*** Opening of Data ***

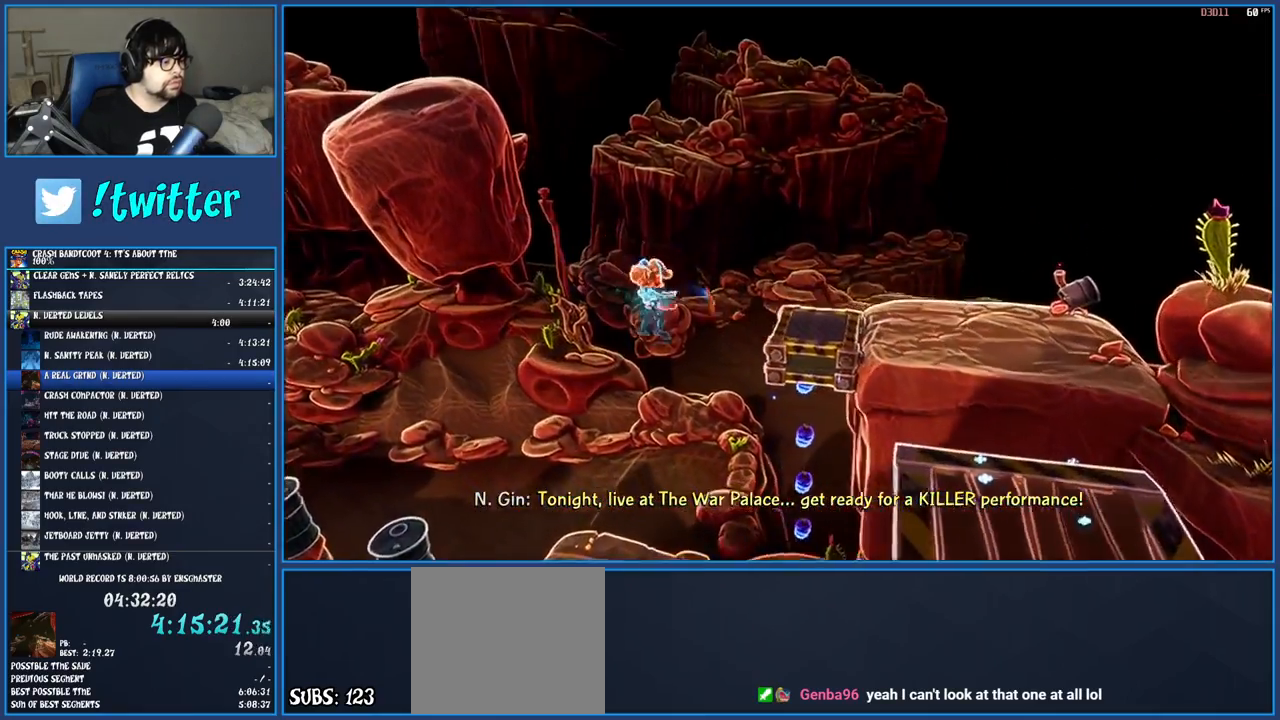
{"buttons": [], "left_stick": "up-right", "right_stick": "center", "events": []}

*** Close of Data ***
*** Opening of Data ***

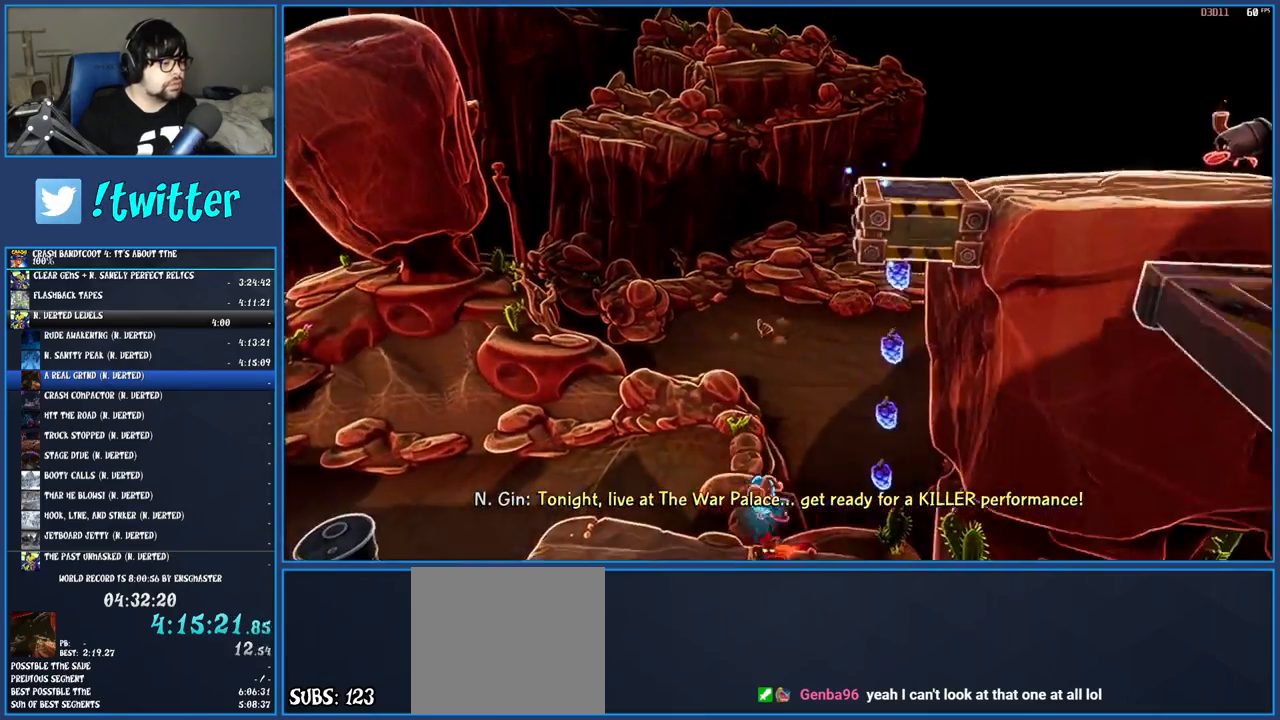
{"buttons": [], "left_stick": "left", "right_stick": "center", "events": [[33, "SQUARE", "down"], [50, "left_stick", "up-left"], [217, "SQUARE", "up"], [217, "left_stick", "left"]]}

*** Close of Data ***
*** Opening of Data ***

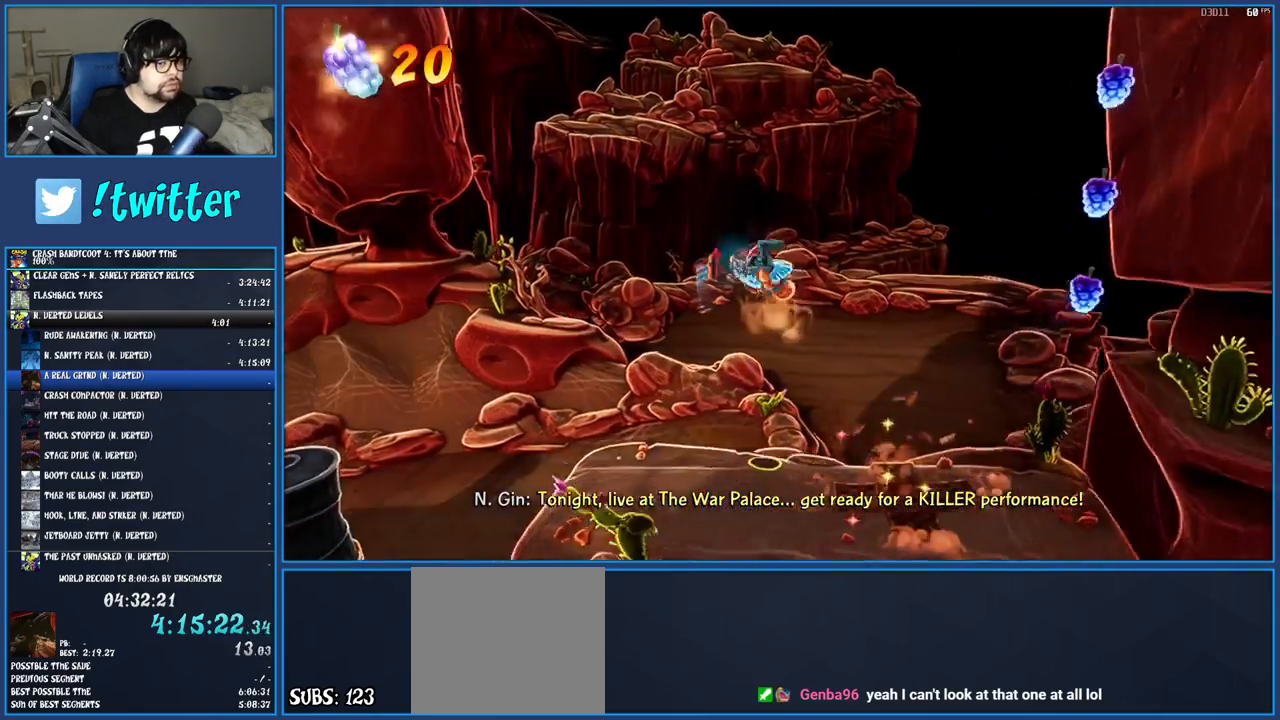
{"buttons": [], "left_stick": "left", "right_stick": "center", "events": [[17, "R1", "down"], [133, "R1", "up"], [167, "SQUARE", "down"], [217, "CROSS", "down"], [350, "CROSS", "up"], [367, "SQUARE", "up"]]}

*** Close of Data ***

### What you will do
Those lines above that contain the string "SQUARE" should be returned.

### Exercise solution
{"buttons": [], "left_stick": "left", "right_stick": "center", "events": [[33, "SQUARE", "down"], [50, "left_stick", "up-left"], [217, "SQUARE", "up"], [217, "left_stick", "left"]]}
{"buttons": [], "left_stick": "left", "right_stick": "center", "events": [[17, "R1", "down"], [133, "R1", "up"], [167, "SQUARE", "down"], [217, "CROSS", "down"], [350, "CROSS", "up"], [367, "SQUARE", "up"]]}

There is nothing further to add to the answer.